As many of you know, for each of my Family Math Night events I include a What Do You Notice? poster.  These posters are designed to get kids and parents thinking about math on a deeper level.  Although each poster has been included on our website, there has never been details…until now.  I’ve taken each of the posters and written a thorough description of the math involved.  I’ve also included the specific skills by grade span, K-2 and 3-5, and given several examples of student responses.

Here’s an example:

What Do You Notice? Rectangular Arrays

Skills
Primary students (K-2): shapes, counting, repeated addition, area

Intermediate students (3-5): classifying quadrilaterals, area model of multiplication, multiplication, prime, composite, and square numbers

Mathematical Background
For this one, I represented each number as a rectangular array. I also color-coded the arrays hoping that students would notice the relationship between the colors and the arrays that went with them. Notice how the orange arrays are square numbers. The red arrays are our prime numbers. Then I used blue for arrays that were non-square and had a length of two. Purple was non-square with a length of three.

I was also hoping that students would notice that some numbers were represented by more than one array (composite numbers). Prime numbers had only one array. Note: ‘1’ is not a prime number which is why I colored it orange – the color of the square numbers.

This activity does a nice job of visually reinforcing the area model of multiplication: L x W = A

Sample Student Responses

“The long grid before the square and/or rectangle grid(s) have the same number of blocks.”
“None of them are the same.”
“There is a color pattern.”
“Some numbers are on there more than once.”

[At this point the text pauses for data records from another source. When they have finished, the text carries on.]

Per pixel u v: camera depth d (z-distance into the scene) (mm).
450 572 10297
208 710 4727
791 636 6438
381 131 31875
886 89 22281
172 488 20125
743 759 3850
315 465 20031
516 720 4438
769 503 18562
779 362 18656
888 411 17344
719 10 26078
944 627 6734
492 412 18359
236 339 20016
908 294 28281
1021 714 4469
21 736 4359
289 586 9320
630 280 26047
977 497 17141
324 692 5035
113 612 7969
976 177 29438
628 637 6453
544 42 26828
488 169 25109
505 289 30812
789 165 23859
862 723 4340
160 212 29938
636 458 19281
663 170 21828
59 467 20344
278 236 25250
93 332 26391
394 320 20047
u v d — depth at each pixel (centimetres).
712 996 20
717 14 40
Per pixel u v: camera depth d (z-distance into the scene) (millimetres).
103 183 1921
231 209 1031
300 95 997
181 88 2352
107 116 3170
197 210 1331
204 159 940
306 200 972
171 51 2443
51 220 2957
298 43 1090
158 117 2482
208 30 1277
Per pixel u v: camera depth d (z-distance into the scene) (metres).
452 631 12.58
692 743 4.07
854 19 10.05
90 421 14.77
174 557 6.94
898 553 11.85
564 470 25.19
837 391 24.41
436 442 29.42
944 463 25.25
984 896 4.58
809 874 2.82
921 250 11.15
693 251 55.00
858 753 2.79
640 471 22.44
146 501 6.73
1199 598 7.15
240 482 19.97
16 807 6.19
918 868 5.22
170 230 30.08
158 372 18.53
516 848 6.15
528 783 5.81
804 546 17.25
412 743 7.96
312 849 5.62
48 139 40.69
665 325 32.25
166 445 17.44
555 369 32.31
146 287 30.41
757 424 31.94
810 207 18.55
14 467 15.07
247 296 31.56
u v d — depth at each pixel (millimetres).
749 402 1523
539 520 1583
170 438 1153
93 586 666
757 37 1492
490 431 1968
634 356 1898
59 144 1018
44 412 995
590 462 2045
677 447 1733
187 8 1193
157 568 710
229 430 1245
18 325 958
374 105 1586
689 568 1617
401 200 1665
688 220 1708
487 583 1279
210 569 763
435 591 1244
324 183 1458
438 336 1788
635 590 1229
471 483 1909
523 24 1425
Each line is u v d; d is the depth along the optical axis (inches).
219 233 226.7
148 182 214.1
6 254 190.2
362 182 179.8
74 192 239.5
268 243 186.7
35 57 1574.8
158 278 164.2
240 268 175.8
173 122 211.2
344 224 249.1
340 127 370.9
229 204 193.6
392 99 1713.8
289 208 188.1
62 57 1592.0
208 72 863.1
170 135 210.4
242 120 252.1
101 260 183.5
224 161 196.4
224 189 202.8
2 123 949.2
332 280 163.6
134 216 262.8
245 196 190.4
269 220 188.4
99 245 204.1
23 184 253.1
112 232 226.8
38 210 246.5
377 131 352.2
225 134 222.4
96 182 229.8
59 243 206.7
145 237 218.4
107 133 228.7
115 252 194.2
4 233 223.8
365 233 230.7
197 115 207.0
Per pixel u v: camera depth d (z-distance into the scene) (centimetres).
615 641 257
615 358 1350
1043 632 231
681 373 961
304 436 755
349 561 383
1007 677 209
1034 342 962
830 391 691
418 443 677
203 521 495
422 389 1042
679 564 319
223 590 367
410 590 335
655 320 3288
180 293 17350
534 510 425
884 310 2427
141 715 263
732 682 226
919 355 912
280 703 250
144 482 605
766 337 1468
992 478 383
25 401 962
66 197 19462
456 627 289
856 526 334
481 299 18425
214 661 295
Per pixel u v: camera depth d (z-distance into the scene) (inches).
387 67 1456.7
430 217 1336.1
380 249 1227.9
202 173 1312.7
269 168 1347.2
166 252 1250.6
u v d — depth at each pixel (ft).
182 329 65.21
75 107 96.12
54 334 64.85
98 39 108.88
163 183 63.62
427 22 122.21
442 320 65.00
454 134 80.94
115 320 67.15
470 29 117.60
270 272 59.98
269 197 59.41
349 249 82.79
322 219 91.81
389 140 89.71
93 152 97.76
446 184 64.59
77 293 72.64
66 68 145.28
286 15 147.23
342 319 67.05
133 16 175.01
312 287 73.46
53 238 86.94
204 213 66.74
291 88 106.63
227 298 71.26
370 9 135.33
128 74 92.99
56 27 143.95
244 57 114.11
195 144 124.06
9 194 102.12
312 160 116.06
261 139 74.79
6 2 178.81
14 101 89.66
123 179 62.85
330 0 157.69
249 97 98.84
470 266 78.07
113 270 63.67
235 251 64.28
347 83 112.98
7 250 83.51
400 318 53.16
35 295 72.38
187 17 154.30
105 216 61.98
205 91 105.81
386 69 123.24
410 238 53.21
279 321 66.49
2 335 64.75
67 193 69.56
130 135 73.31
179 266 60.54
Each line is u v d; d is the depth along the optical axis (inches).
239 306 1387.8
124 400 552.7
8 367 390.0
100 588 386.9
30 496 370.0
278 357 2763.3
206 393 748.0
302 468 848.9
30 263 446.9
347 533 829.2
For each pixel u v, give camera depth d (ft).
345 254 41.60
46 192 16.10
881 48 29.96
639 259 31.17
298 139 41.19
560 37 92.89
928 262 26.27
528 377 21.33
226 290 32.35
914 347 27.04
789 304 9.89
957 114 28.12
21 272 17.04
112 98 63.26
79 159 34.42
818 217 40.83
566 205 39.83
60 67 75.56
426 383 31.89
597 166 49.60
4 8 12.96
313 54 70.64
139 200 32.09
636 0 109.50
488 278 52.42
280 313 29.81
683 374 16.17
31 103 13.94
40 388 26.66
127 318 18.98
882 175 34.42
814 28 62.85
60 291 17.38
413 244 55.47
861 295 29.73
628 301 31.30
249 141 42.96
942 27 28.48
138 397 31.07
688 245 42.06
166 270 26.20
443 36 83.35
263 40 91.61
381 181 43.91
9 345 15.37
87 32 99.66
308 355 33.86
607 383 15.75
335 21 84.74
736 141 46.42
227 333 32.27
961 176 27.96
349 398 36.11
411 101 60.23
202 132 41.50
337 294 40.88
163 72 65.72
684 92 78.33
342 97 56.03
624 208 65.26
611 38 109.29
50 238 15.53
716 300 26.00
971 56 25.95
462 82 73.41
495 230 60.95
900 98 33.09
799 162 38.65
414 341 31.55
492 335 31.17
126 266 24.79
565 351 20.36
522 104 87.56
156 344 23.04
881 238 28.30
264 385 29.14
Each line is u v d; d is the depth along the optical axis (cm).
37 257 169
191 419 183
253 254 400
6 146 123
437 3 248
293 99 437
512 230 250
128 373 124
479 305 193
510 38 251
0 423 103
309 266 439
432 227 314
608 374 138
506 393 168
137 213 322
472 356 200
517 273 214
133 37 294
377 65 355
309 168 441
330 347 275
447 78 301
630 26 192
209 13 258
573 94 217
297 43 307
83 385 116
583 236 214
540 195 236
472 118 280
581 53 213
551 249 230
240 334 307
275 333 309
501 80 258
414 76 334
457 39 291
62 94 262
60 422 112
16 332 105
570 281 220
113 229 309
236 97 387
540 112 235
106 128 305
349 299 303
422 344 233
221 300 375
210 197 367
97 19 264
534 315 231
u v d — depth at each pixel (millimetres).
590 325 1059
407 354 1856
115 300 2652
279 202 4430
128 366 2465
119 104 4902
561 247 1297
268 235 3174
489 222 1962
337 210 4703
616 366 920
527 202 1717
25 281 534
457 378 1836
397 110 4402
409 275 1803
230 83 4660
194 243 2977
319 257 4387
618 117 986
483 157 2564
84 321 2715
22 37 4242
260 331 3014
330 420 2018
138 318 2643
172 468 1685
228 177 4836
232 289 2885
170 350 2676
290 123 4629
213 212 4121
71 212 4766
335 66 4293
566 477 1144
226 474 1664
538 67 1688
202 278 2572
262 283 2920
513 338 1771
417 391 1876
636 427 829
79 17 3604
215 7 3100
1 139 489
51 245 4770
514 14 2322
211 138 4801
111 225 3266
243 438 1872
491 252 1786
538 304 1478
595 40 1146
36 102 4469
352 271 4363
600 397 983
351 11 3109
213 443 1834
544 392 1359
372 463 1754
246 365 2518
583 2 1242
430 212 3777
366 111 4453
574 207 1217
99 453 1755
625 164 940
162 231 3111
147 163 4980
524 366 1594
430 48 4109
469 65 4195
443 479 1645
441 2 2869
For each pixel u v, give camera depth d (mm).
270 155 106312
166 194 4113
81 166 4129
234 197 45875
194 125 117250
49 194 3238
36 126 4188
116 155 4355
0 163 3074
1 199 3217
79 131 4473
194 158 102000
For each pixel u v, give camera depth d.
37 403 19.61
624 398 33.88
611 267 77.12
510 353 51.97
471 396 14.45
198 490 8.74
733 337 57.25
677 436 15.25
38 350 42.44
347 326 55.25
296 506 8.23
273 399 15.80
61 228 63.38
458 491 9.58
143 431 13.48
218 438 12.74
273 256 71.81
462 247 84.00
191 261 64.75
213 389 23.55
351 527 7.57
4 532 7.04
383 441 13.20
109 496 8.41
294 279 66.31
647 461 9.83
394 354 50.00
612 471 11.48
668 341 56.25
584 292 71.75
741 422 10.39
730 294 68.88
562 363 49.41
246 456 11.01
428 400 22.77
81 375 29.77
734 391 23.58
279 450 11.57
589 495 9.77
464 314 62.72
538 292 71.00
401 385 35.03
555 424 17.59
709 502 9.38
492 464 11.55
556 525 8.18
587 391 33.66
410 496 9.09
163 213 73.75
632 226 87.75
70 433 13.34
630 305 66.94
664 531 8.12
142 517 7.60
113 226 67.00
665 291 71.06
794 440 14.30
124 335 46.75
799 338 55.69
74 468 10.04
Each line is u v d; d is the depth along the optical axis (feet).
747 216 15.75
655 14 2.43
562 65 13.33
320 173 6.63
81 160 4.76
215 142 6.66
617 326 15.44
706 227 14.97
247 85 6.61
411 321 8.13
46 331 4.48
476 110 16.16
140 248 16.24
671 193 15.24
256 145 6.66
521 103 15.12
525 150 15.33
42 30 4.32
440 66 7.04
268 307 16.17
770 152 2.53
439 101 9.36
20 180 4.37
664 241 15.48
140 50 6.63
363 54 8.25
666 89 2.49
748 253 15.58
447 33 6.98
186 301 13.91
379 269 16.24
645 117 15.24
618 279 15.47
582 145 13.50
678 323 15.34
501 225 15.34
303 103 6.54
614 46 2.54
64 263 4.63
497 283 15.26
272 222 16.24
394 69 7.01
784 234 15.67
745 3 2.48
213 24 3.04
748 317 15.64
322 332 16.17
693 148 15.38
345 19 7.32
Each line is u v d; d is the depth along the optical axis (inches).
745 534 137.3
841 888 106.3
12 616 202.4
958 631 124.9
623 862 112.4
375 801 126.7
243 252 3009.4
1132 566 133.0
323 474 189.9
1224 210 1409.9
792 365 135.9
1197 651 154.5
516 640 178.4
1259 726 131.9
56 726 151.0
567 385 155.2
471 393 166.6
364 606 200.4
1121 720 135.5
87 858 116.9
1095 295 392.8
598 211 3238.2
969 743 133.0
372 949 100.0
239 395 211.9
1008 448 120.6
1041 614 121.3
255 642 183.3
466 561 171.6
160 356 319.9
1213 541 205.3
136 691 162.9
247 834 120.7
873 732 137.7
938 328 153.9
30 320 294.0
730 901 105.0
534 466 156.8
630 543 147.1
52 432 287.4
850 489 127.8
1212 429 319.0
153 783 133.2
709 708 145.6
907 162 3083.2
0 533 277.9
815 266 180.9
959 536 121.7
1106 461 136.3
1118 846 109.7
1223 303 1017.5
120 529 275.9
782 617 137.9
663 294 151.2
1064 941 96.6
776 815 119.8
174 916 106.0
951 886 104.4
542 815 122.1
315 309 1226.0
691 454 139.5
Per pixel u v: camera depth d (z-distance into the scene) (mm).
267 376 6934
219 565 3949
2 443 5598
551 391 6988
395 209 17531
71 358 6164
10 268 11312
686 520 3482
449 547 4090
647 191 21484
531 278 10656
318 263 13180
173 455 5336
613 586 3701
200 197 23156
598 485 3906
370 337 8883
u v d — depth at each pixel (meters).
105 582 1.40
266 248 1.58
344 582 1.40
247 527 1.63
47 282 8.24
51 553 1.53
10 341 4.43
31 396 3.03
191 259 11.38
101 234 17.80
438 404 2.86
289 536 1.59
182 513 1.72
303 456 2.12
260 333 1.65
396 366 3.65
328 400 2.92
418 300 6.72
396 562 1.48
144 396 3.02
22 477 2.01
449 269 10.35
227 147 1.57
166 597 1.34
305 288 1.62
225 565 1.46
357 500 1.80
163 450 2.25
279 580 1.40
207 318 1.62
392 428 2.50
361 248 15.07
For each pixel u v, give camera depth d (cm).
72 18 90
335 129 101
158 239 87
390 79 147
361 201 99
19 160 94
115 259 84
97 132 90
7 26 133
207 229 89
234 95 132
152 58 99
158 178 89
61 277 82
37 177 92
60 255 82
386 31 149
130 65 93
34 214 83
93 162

The idea is to make it easier for you to include these posters at your events.  But it’s not just limited to Family Math Night events.  Teachers have written me about how they include them in their classroom learning and some are even displaying them in the school hallways to give students something to think about as they walk the halls.

However you decide to use them, I know they’ll help your students explore math in new and exciting ways.